Thousands pack Al-Aqsa Mosque, protest Palestinian evictions in Jerusalem
With health restrictions mostly lifted following Israel's swift Covid-19 vaccine campaign, worshippers packed tightly together as they knelt in prayer on the tree-lined hilltop plateau containing the mosque, Islam's third-holiest site
Tens of thousands of Palestinian worshippers packed into Jerusalem's Al-Aqsa Mosque on the final Friday of Ramadan and many stayed on to protest in support of Palestinians facing eviction from homes on land claimed by Jewish settlers.
With health restrictions mostly lifted following Israel's swift Covid-19 vaccine campaign, worshippers packed tightly together as they knelt in prayer on the tree-lined hilltop plateau containing the mosque, Islam's third-holiest site.

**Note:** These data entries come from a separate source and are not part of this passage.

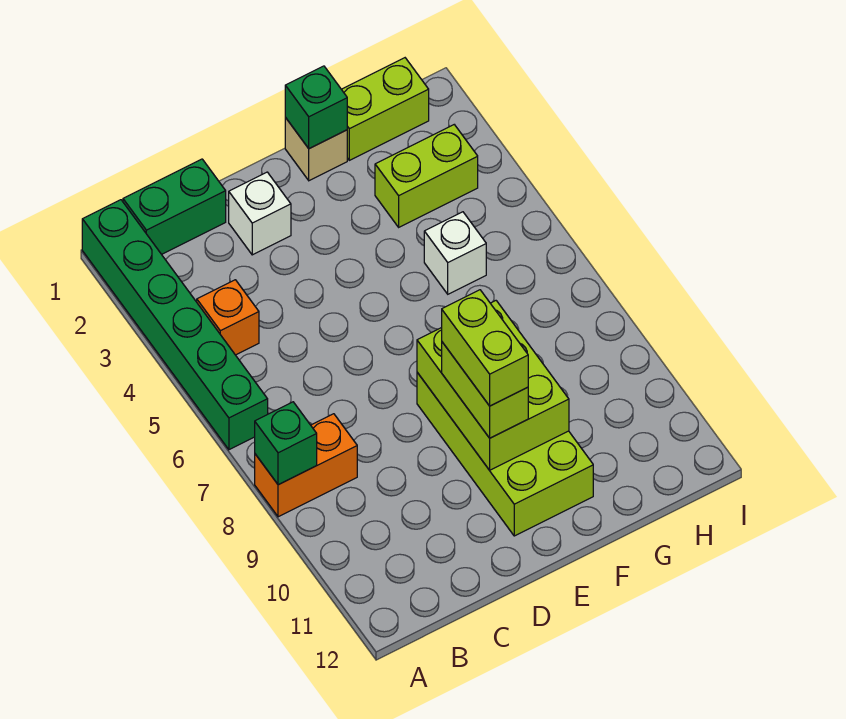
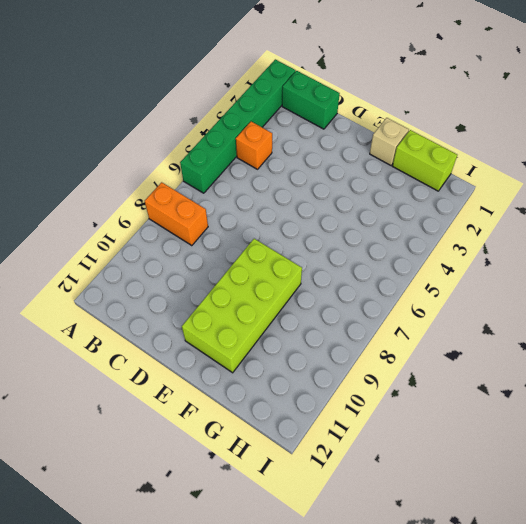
none -> white 1x1 brick [229,172,291,255]
none -> lime 1x2 brick [375,125,478,227]
none -> white 1x1 brick [424,212,486,294]

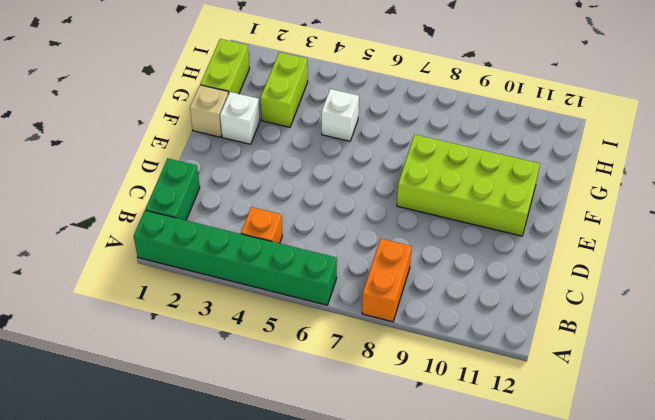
white 1x1 brick [220,92,260,144] -> white 1x1 brick moved to [229,172,291,255]
none -> green 1x1 brick [255,402,317,485]
none -> lime 2x3 brick [417,301,569,470]
none -> green 1x1 brick [285,66,347,149]

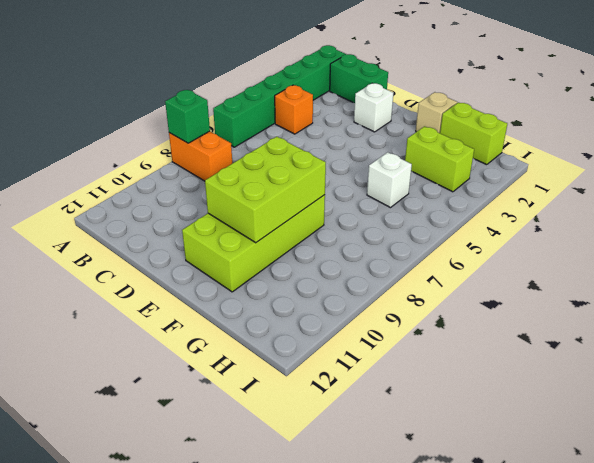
none -> green 1x1 brick [285,66,347,149]
none -> lime 1x2 brick [442,342,528,438]
none -> lime 1x2 brick [442,290,528,406]

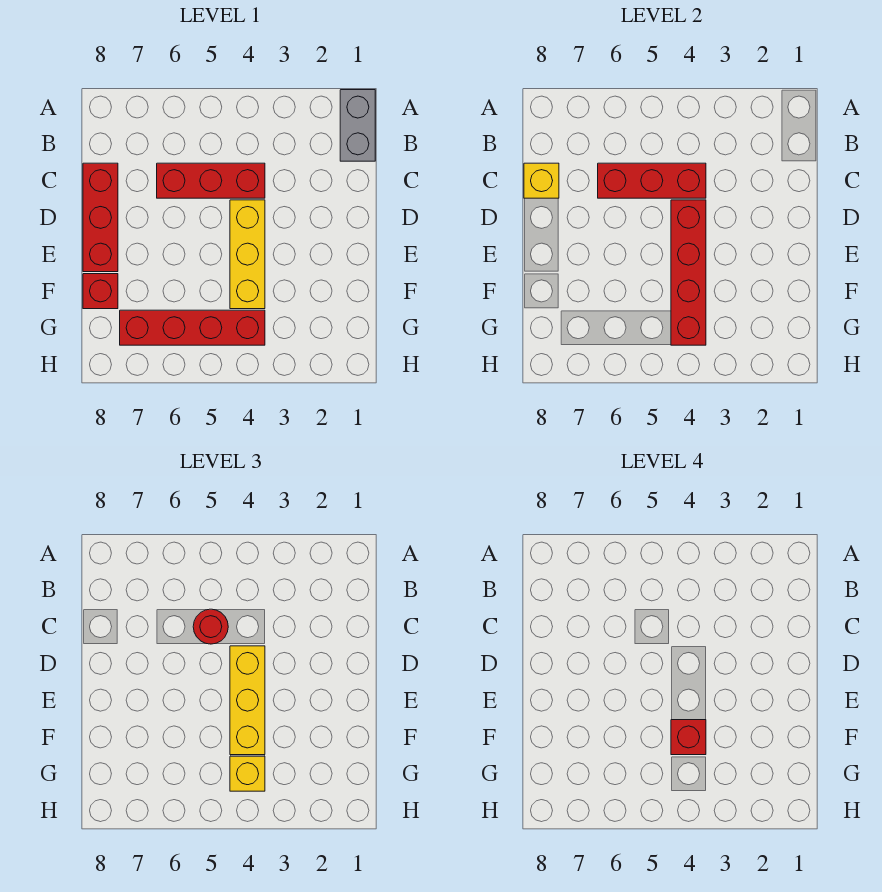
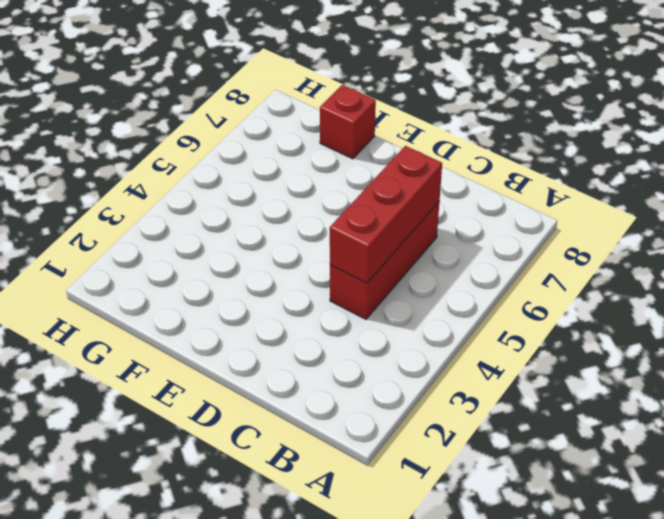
none -> grey 1x2 brick [340,90,375,161]
none -> red 1x3 brick [83,163,118,272]
none -> yellow 1x3 brick [230,200,265,309]

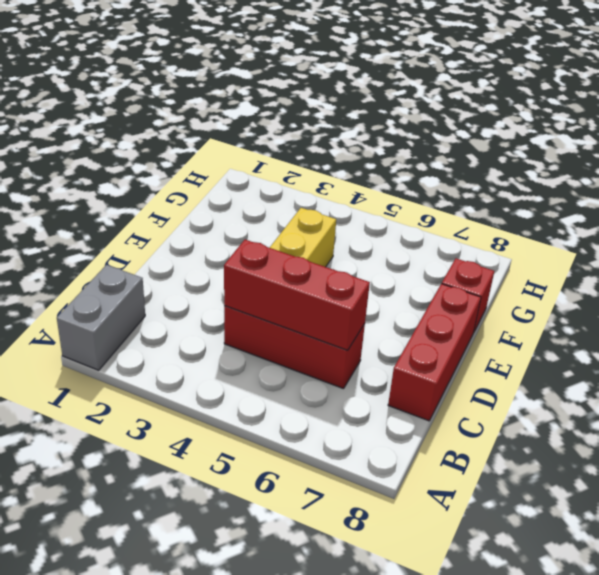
none -> red 1x4 brick [120,310,265,345]
none -> yellow 1x1 brick [524,163,559,198]
none -> red 1x4 brick [671,200,706,345]

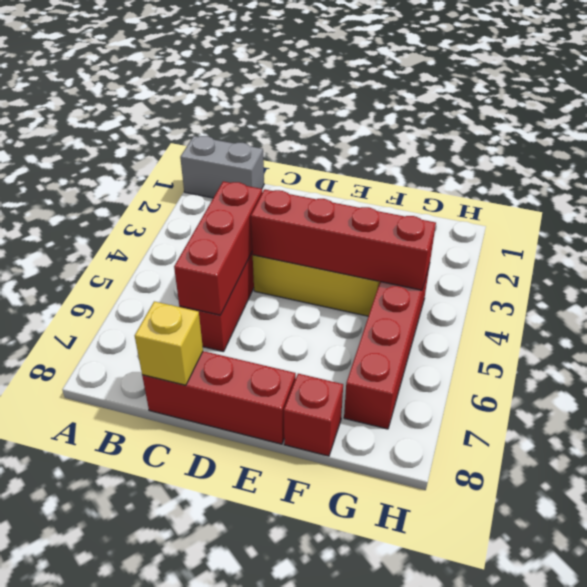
none -> red 1x1 round brick [193,609,228,644]
none -> yellow 1x3 brick [230,646,265,755]
none -> yellow 1x1 brick [230,756,265,791]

But ongoing tensions in the city at the core of the Israeli-Palestinian conflict were front and centre in the Friday sermon given by Sheikh Tayseer Abu Sunainah.
"Our people will remain steadfast and patient in their homes, in our blessed land," Abu Sunainah said of the multiple Palestinian families in East Jerusalem's Sheikh Jarrah who could be evicted under a long-running legal case.
Following prayers, thousands remained on the compound to protest against the evictions, with many waving Palestinian flags and chanting a refrain common during Jerusalem protests: "With our soul and blood, we will redeem you, Aqsa".
Israel's Supreme Court will hold a hearing on the Sheikh Jarrah evictions on Monday.
Sheikh Jarrah's residents are overwhelmingly Palestinian, but the neighbourhood also contains a site revered by religious Jews as the tomb of an ancient high priest, Simon the Just.
The spokesman for the United Nations High Commissioner for Human Rights said the evictions, "if ordered and implemented, would violate Israel's obligations under international law" on East Jerusalem territory it captured and occupied in the 1967 Middle East war.
"We call on Israel to immediately halt all forced evictions, including those in Sheikh Jarrah, and to cease any activity that would further contribute to a coercive environment and lead to a risk of forcible transfer," spokesman Rupert Colville said on Friday.
Israel's foreign ministry said on Friday Palestinians were "presenting a real-estate dispute between private parties as a nationalist cause, in order to incite violence in Jerusalem." Palestinians rejected the allegation.
Israeli-Palestinian clashes have broken out nightly in Sheikh Jarrah ahead of Monday's court hearing.